6. Nobody wants to admit what the consequences of our current actions in Iraq really are. We have grown a huge terrorist organization inside of Iraq that clearly was not there before we invaded. We have started the multi-party proxy war referred to above. If we stay, all that will continue to get worse, unless we are willing to commit massive numbers of troops, on the order of five to ten times as many as we have now. More, even, than were there for Gulf War I back in 1991. (In that war, the total number of allied combatants approached 900,000.)
7. While the Iraq War was initially sold to the American people as necessary, and thus was broadly supported by them, the people aren’t total fools, and have gradually come to realize that they’ve been bamboozled by Bush. At this point in time, our current President would have trouble winning another election. Luckily, the Constitution prevents him from trying. As for the hard choice which confronts us now, the American People are not at all in favor of going to war with Iran, although I suppose it would be possible for President Bush to try to lay out the case I’m making here and spin it so as to come out favorable to such an invasion. However, at this point, I really doubt that there are enough fools left to support such an action.
The American people don’t like to lose, and there will be more recriminations over this war in the future. But we have lost, and we might as well be honest and admit our shame. Then, we can do the right thing and get the heck out!
8. The last issue of “genuine broad international support” hasn’t ever been true. The Coalition of the Willing consisted of the United States, Great Britain, and about 20 very-tiny contingent from a collection of relatively-unknown nations, most of whom have abandoned us by now. There is no substantial international support for our doing anything but getting out of Iraq.

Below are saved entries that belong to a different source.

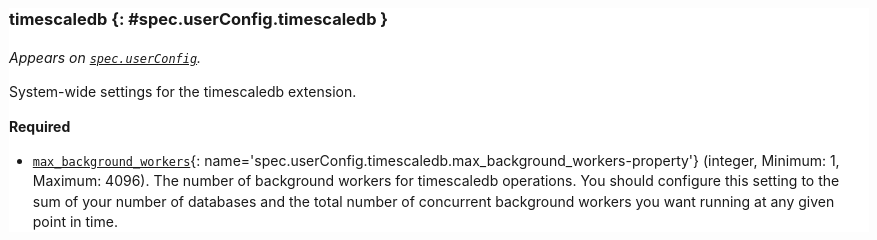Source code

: ### timescaledb {: #spec.userConfig.timescaledb }

_Appears on [`spec.userConfig`](#spec.userConfig)._

System-wide settings for the timescaledb extension.

**Required**

- [`max_background_workers`](#spec.userConfig.timescaledb.max_background_workers-property){: name='spec.userConfig.timescaledb.max_background_workers-property'} (integer, Minimum: 1, Maximum: 4096). The number of background workers for timescaledb operations. You should configure this setting to the sum of your number of databases and the total number of concurrent background workers you want running at any given point in time.
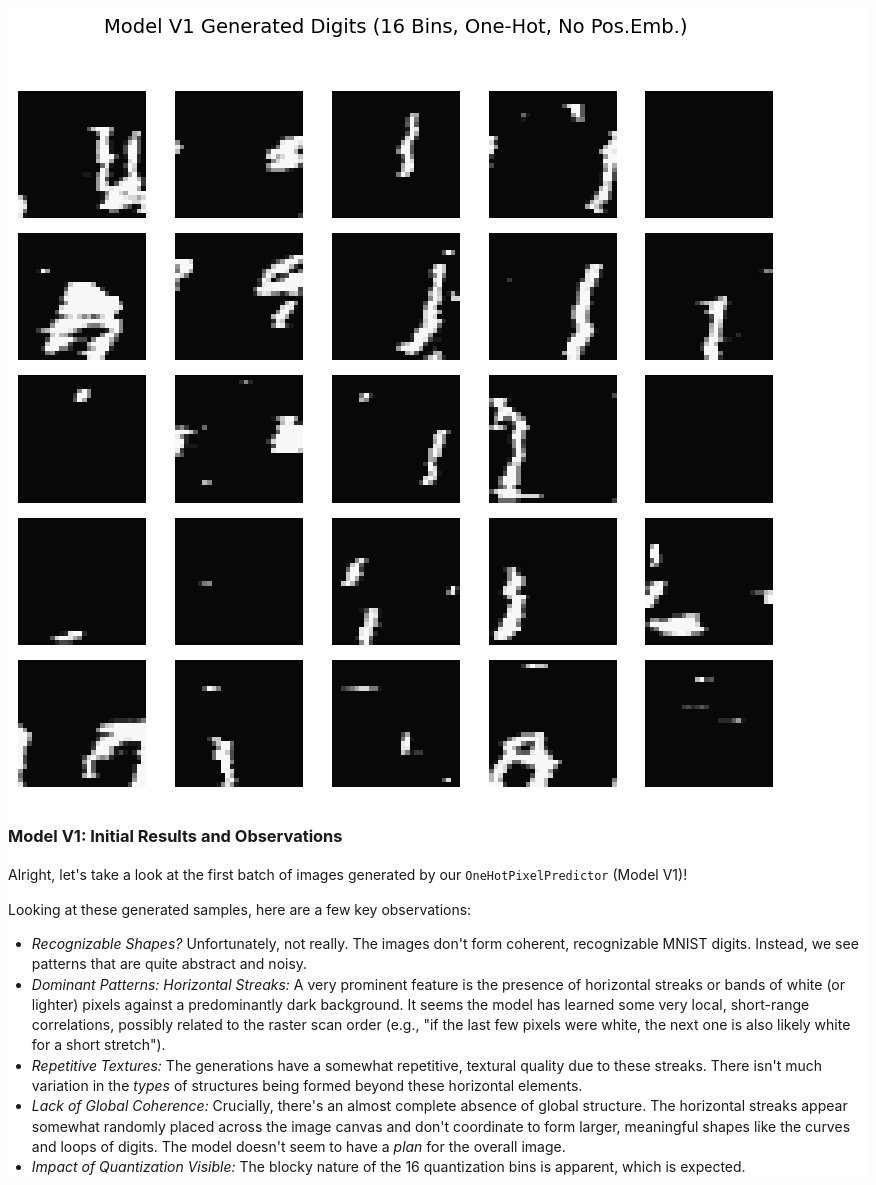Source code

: ![png](/images/blog/AR-part1/Part1_15_1.png)
    
### Model V1: Initial Results and Observations

Alright, let's take a look at the first batch of images generated by our `OneHotPixelPredictor` (Model V1)!

Looking at these generated samples, here are a few key observations:

- *Recognizable Shapes?* Unfortunately, not really. The images don't form coherent, recognizable MNIST digits. Instead, we see patterns that are quite abstract and noisy.
- *Dominant Patterns: Horizontal Streaks:* A very prominent feature is the presence of horizontal streaks or bands of white (or lighter) pixels against a predominantly dark background. It seems the model has learned some very local, short-range correlations, possibly related to the raster scan order (e.g., "if the last few pixels were white, the next one is also likely white for a short stretch").
- *Repetitive Textures:* The generations have a somewhat repetitive, textural quality due to these streaks. There isn't much variation in the *types* of structures being formed beyond these horizontal elements.
- *Lack of Global Coherence:* Crucially, there's an almost complete absence of global structure. The horizontal streaks appear somewhat randomly placed across the image canvas and don't coordinate to form larger, meaningful shapes like the curves and loops of digits. The model doesn't seem to have a *plan* for the overall image.
- *Impact of Quantization Visible:* The blocky nature of the 16 quantization bins is apparent, which is expected.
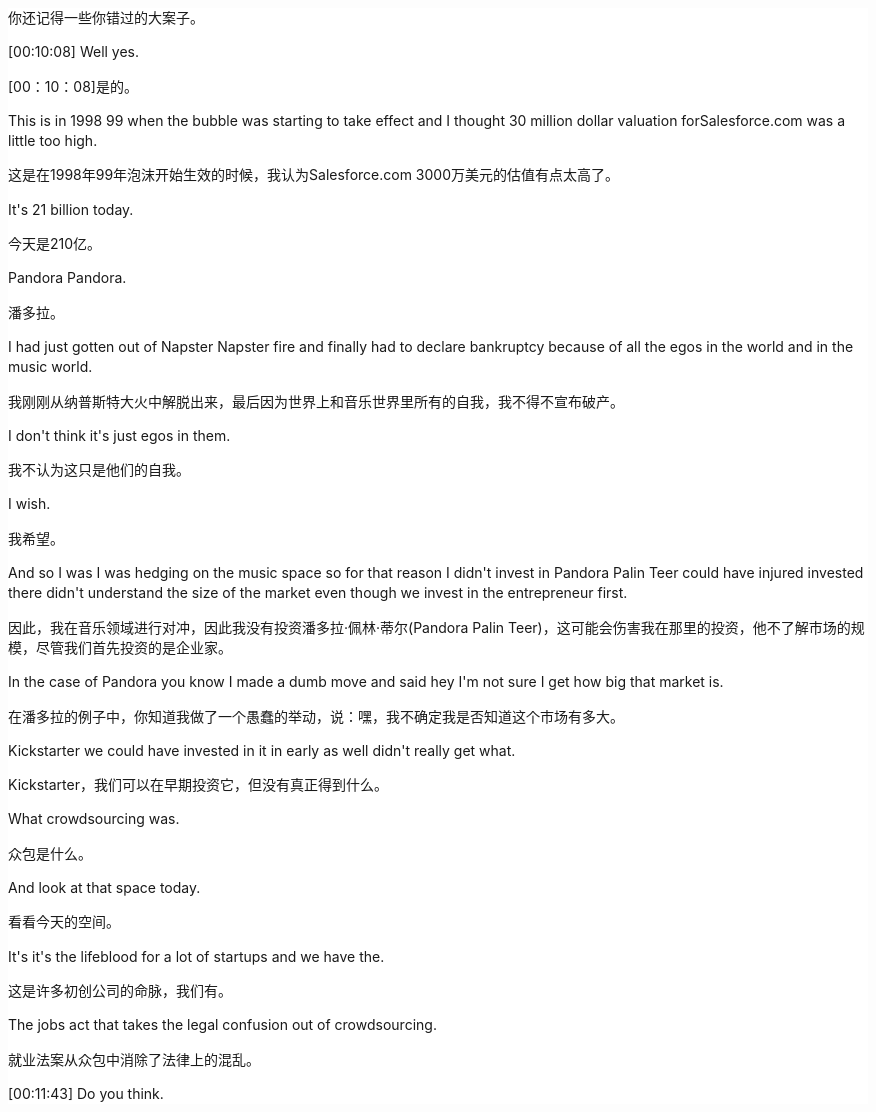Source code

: 你还记得一些你错过的大案子。

 \[00:10:08\] Well yes.

[00：10：08]是的。

This is in 1998 99 when the bubble was starting to take effect and I thought 30 million dollar valuation forSalesforce.com was a little too high.

这是在1998年99年泡沫开始生效的时候，我认为Salesforce.com 3000万美元的估值有点太高了。

It\'s 21 billion today.

今天是210亿。

Pandora Pandora.

潘多拉。

I had just gotten out of Napster Napster fire and finally had to declare bankruptcy because of all the egos in the world and in the music world.

我刚刚从纳普斯特大火中解脱出来，最后因为世界上和音乐世界里所有的自我，我不得不宣布破产。

I don\'t think it\'s just egos in them.

我不认为这只是他们的自我。

I wish.

我希望。

And so I was I was hedging on the music space so for that reason I didn\'t invest in Pandora Palin Teer could have injured invested there didn\'t understand the size of the market even though we invest in the entrepreneur first.

因此，我在音乐领域进行对冲，因此我没有投资潘多拉·佩林·蒂尔(Pandora Palin Teer)，这可能会伤害我在那里的投资，他不了解市场的规模，尽管我们首先投资的是企业家。

In the case of Pandora you know I made a dumb move and said hey I\'m not sure I get how big that market is.

在潘多拉的例子中，你知道我做了一个愚蠢的举动，说：嘿，我不确定我是否知道这个市场有多大。

Kickstarter we could have invested in it in early as well didn\'t really get what.

Kickstarter，我们可以在早期投资它，但没有真正得到什么。

What crowdsourcing was.

众包是什么。

And look at that space today.

看看今天的空间。

It\'s it\'s the lifeblood for a lot of startups and we have the.

这是许多初创公司的命脉，我们有。

The jobs act that takes the legal confusion out of crowdsourcing.

就业法案从众包中消除了法律上的混乱。

 \[00:11:43\] Do you think.

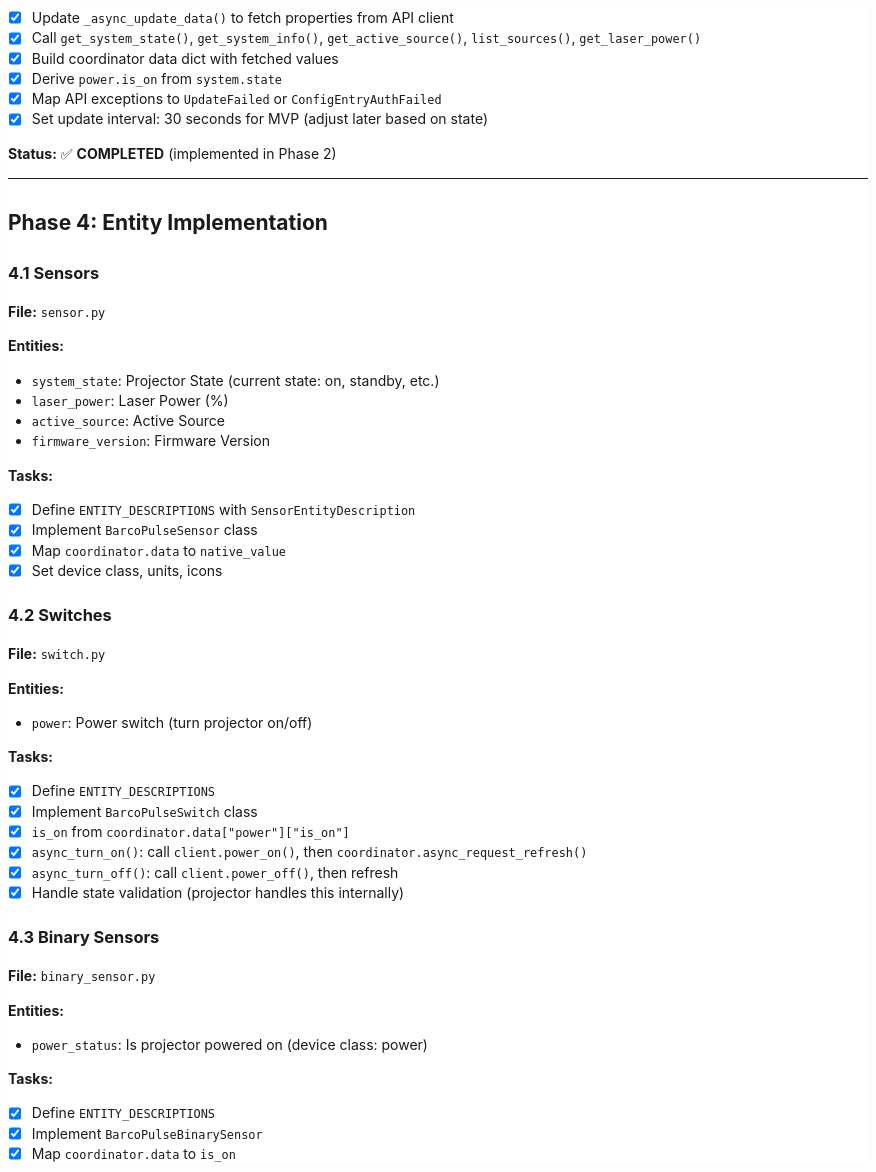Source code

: - [x] Update `_async_update_data()` to fetch properties from API client
- [x] Call `get_system_state()`, `get_system_info()`, `get_active_source()`, `list_sources()`, `get_laser_power()`
- [x] Build coordinator data dict with fetched values
- [x] Derive `power.is_on` from `system.state`
- [x] Map API exceptions to `UpdateFailed` or `ConfigEntryAuthFailed`
- [x] Set update interval: 30 seconds for MVP (adjust later based on state)

**Status:** ✅ **COMPLETED** (implemented in Phase 2)

---

## Phase 4: Entity Implementation

### 4.1 Sensors

**File:** `sensor.py`

**Entities:**
- `system_state`: Projector State (current state: on, standby, etc.)
- `laser_power`: Laser Power (%)
- `active_source`: Active Source
- `firmware_version`: Firmware Version

**Tasks:**
- [x] Define `ENTITY_DESCRIPTIONS` with `SensorEntityDescription`
- [x] Implement `BarcoPulseSensor` class
- [x] Map `coordinator.data` to `native_value`
- [x] Set device class, units, icons

### 4.2 Switches

**File:** `switch.py`

**Entities:**
- `power`: Power switch (turn projector on/off)

**Tasks:**
- [x] Define `ENTITY_DESCRIPTIONS`
- [x] Implement `BarcoPulseSwitch` class
- [x] `is_on` from `coordinator.data["power"]["is_on"]`
- [x] `async_turn_on()`: call `client.power_on()`, then `coordinator.async_request_refresh()`
- [x] `async_turn_off()`: call `client.power_off()`, then refresh
- [x] Handle state validation (projector handles this internally)

### 4.3 Binary Sensors

**File:** `binary_sensor.py`

**Entities:**
- `power_status`: Is projector powered on (device class: power)

**Tasks:**
- [x] Define `ENTITY_DESCRIPTIONS`
- [x] Implement `BarcoPulseBinarySensor`
- [x] Map `coordinator.data` to `is_on`
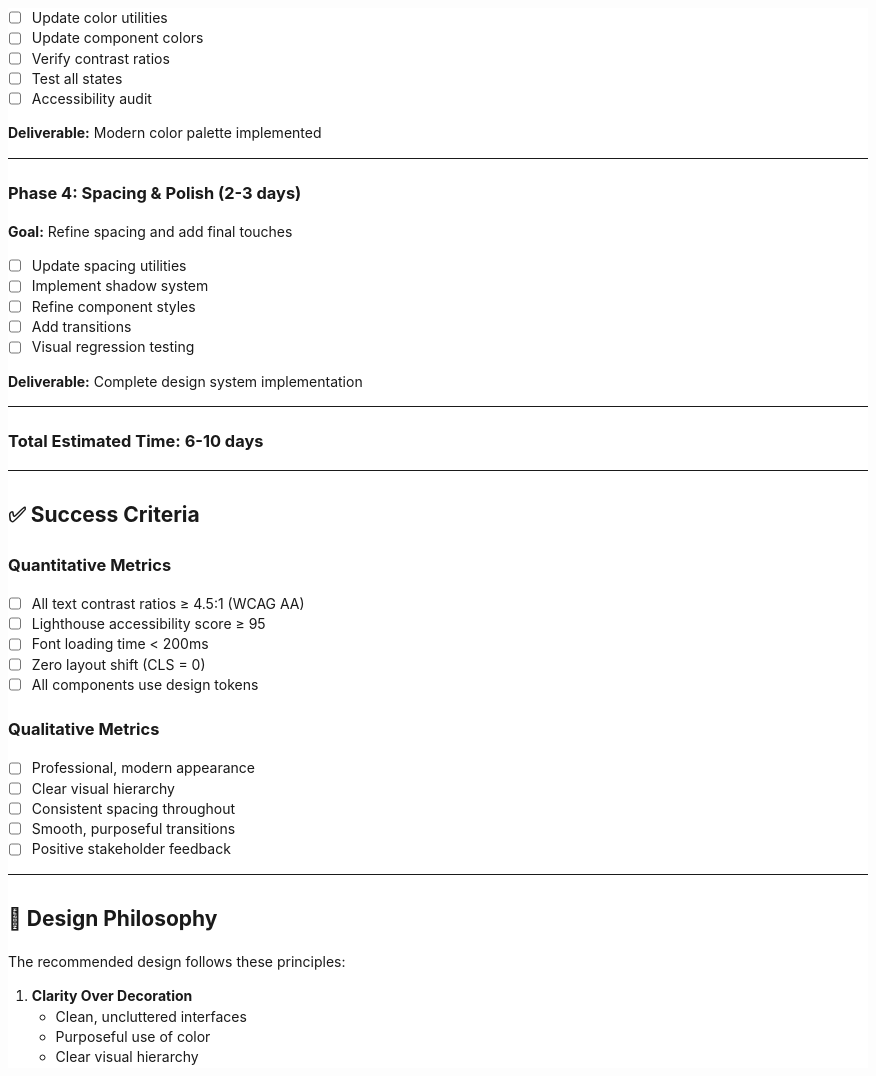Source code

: - [ ] Update color utilities
- [ ] Update component colors
- [ ] Verify contrast ratios
- [ ] Test all states
- [ ] Accessibility audit

**Deliverable:** Modern color palette implemented

---

### Phase 4: Spacing & Polish (2-3 days)
**Goal:** Refine spacing and add final touches

- [ ] Update spacing utilities
- [ ] Implement shadow system
- [ ] Refine component styles
- [ ] Add transitions
- [ ] Visual regression testing

**Deliverable:** Complete design system implementation

---

### Total Estimated Time: 6-10 days

---

## ✅ Success Criteria

### Quantitative Metrics
- [ ] All text contrast ratios ≥ 4.5:1 (WCAG AA)
- [ ] Lighthouse accessibility score ≥ 95
- [ ] Font loading time < 200ms
- [ ] Zero layout shift (CLS = 0)
- [ ] All components use design tokens

### Qualitative Metrics
- [ ] Professional, modern appearance
- [ ] Clear visual hierarchy
- [ ] Consistent spacing throughout
- [ ] Smooth, purposeful transitions
- [ ] Positive stakeholder feedback

---

## 🎨 Design Philosophy

The recommended design follows these principles:

1. **Clarity Over Decoration**
   - Clean, uncluttered interfaces
   - Purposeful use of color
   - Clear visual hierarchy
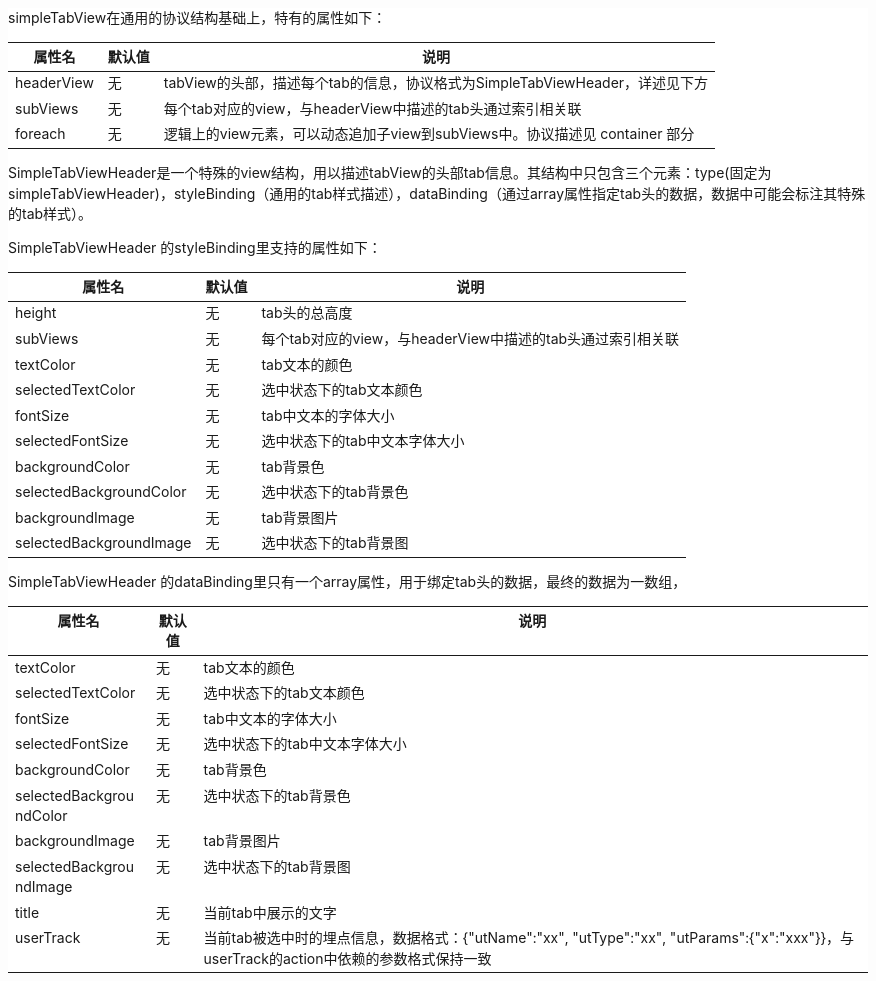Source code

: simpleTabView在通用的协议结构基础上，特有的属性如下：

| 属性名     | 默认值 | 说明                                                         |
| ---------- | ------ | ------------------------------------------------------------ |
| headerView | 无     | tabView的头部，描述每个tab的信息，协议格式为SimpleTabViewHeader，详述见下方 |
| subViews   | 无     | 每个tab对应的view，与headerView中描述的tab头通过索引相关联   |
| foreach    | 无     | 逻辑上的view元素，可以动态追加子view到subViews中。协议描述见 container 部分 |

SimpleTabViewHeader是一个特殊的view结构，用以描述tabView的头部tab信息。其结构中只包含三个元素：type(固定为simpleTabViewHeader)，styleBinding（通用的tab样式描述），dataBinding（通过array属性指定tab头的数据，数据中可能会标注其特殊的tab样式）。

SimpleTabViewHeader 的styleBinding里支持的属性如下：

| 属性名                  | 默认值 | 说明                                                       |
| ----------------------- | ------ | ---------------------------------------------------------- |
| height                  | 无     | tab头的总高度                                              |
| subViews                | 无     | 每个tab对应的view，与headerView中描述的tab头通过索引相关联 |
| textColor               | 无     | tab文本的颜色                                              |
| selectedTextColor       | 无     | 选中状态下的tab文本颜色                                    |
| fontSize                | 无     | tab中文本的字体大小                                        |
| selectedFontSize        | 无     | 选中状态下的tab中文本字体大小                              |
| backgroundColor         | 无     | tab背景色                                                  |
| selectedBackgroundColor | 无     | 选中状态下的tab背景色                                      |
| backgroundImage         | 无     | tab背景图片                                                |
| selectedBackgroundImage | 无     | 选中状态下的tab背景图                                      |

SimpleTabViewHeader 的dataBinding里只有一个array属性，用于绑定tab头的数据，最终的数据为一数组，

| 属性名                  | 默认值 | 说明                                                         |
| ----------------------- | ------ | ------------------------------------------------------------ |
| textColor               | 无     | tab文本的颜色                                                |
| selectedTextColor       | 无     | 选中状态下的tab文本颜色                                      |
| fontSize                | 无     | tab中文本的字体大小                                          |
| selectedFontSize        | 无     | 选中状态下的tab中文本字体大小                                |
| backgroundColor         | 无     | tab背景色                                                    |
| selectedBackgroundColor | 无     | 选中状态下的tab背景色                                        |
| backgroundImage         | 无     | tab背景图片                                                  |
| selectedBackgroundImage | 无     | 选中状态下的tab背景图                                        |
| title                   | 无     | 当前tab中展示的文字                                          |
| userTrack               | 无     | 当前tab被选中时的埋点信息，数据格式：{"utName":"xx", "utType":"xx", "utParams":{"x":"xxx"}}，与userTrack的action中依赖的参数格式保持一致 |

So here we are, once again, at the end of a war that should never have begun, refusing to admit our defeat.
I, for one, am man enough to call it like it is: the snatching of defeat from the jaws of victory.
Bush had the world on his side after the September 11th attacks. But nobody could see the reasons for invading Iraq after that. Bush frittered away all that good will, and America is once-again the much-despised imperialist wanna-be. That is the really sad defeat for the United States.
Some poor soldier is going to be stuck at the last death in the Iraq War. I sure hope that President Bush has the courage to visit the family members of those who die from here on out and explain to them why he sent their family members off to die in a war which had already been lost.